In Western music canon, Ludwig van Beethoven was one of the first freelance composers. Unlike his predecessors — Bach, Mozart and Haydn — he had no royal patron to please. Beethoven wrote music for himself, and for greater humanity. “What I have in my heart must come out; that is the reason why I compose,” he said. Knowing this makes the impassioned plea for universal fellowship and peace in his “Symphony No. 9” all the more powerful.
Performing Beethoven’s Ninth Symphony is no ordinary event. To end its 2017-18 season on Friday night, the Grand Rapids Symphony (GRS) and the 140-member Grand Rapids Symphony Chorus rose to the occasion. Music Director Marcelo Lehninger conducted the concert, which also featured two pieces inspired by the composer’s life and work.
Choosing music to accompany Beethoven’s monumental ninth symphony is no easy task. Lehninger made an imaginative decision to balance it with two contemporary works in the first half of the program. Brazilian composer Ronaldo Miranda wrote “Temporal Variations, Beethoven Revisited” to reinterpret several Beethoven works. Lehninger conducted the world premiere of the work in Sao Paulo in 2014. It was fun to seek the quotations of Beethoven works within each orchestral episode, even as the piece became increasingly meandering. The orchestra’s sound was balanced and clear, and adjusted to the piece’s many tempo and tonal shifts with plenty of energy and bite.
The GRS then performed a world premiere of “Testament” by local composer and assistant principal oboist, Alexander Lamont Miller. He structured the piece for orchestra, chorus and solo baritone around The Heiligenstadt Testament, a letter Beethoven wrote (and never sent) to his brothers. In the letter, Beethoven expressed his despair over his impending deafness — and his desire to live through adversity for the sake of his art. As mentioned in the program notes, the letter speaks to Miller as a composer who has lived through two brain surgeries, follow-up care and resulting side conditions.
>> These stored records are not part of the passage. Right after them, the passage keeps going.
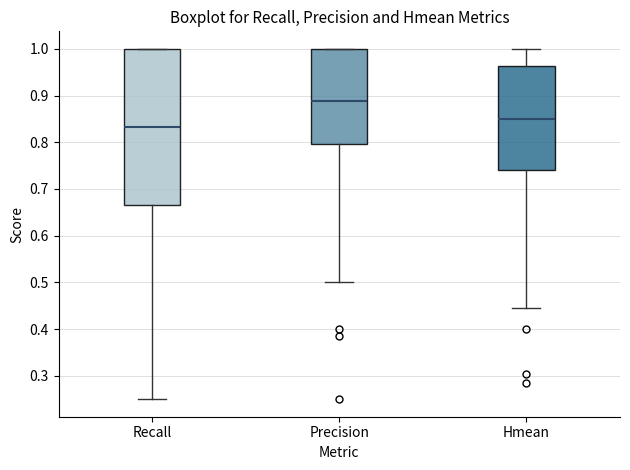

Where does the upper whisker of the box for Hmean end on the y-axis? The values are not printed on the chart, so give them approximately, as read against the axis.

1.00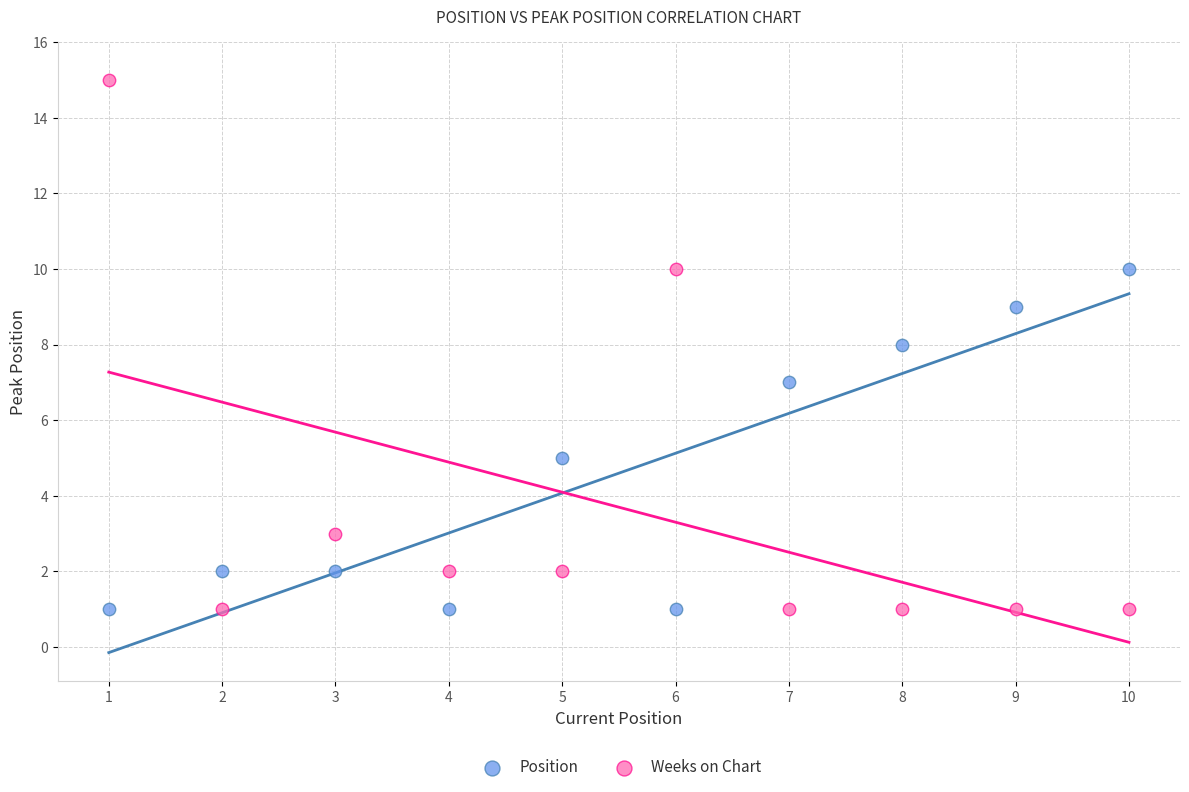

Which series has the largest Y range (max minus min)?

Weeks on Chart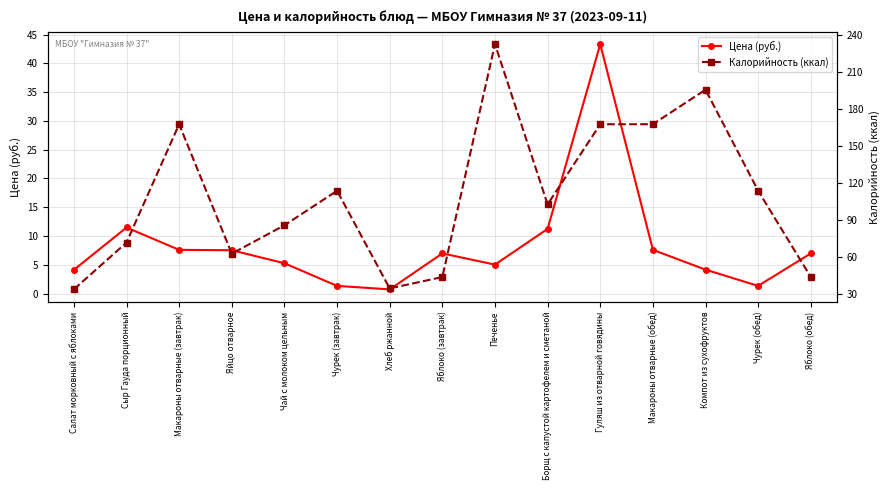

What is the sum of all Цена (руб.) values?

124.7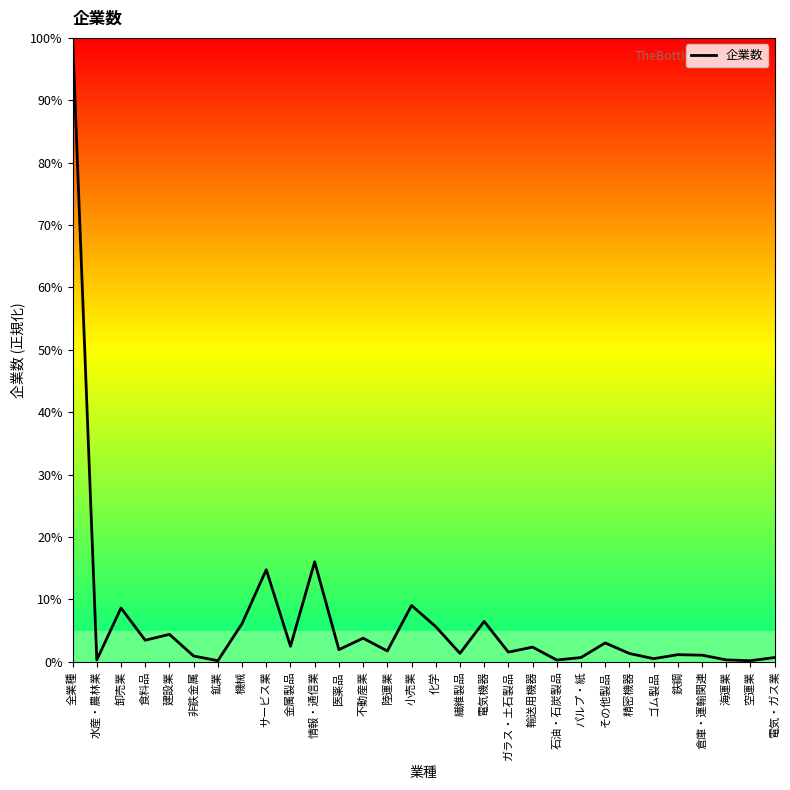

Does the chart display data point markers on the line(s)?

No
“Testament” is an episodic and raw piece that does not sugarcoat the anguish, anxiety and desperation that comes with this experience. Baritone Richard Zeller and the chorus sang impactful lines selected from the original text (“Art held you back”) against the restless orchestral accompaniment. The pairing of the words “what a humiliation when one stood beside me and heard a flute in the distance and I heard nothing” with a faint, taunting flute melody was particularly effective.
Rather than leaving listeners with an overt message of hope, the ending of “Testament” conveyed agony and agitation, mirroring an artist’s difficult decision to live for their art in the face of insurmountable challenges. Miller emerged from the audience to accept a warm standing ovation.
The second half of the concert was dedicated completely to Beethoven’s Ninth. With Lehninger leading a controlled and reverent interpretation, any minor quibbles heard were surpassed by the sheer exuberance the orchestra, chorus and soloists put into the performance. The opening melodies creeped and then crashed into being, establishing a sense of mystery in the first movement. Precise entrances and bucolic, pulsing energy in the scherzo movement captured all of the score’s inherent unruliness and forward drive. The jumpcut serenity and seriousness of the third movement provided contrast veering on the edge of incongruity.
Then came the finale with a wellspring of emotion and possibilities for humankind. The low strings set a tone of pure solace with sinewy articulation of the “Ode to Joy” melody. Zeller sturdily led the entrance of the chorus with the German words for “Joy, brilliant spark of the gods, daughter of Elysium.” The vocal quartet (including soprano Jessica Rivera, mezzo-soprano Susan Platts and tenor John Matthew Myers), joined Zeller in ebullient expression of the following strains. The music swelled to embody humanity's awe of the vast cosmos, reminding us of our inconsequence in its scope. Then the music came crashing back down to earth for the symphony’s euphoric end.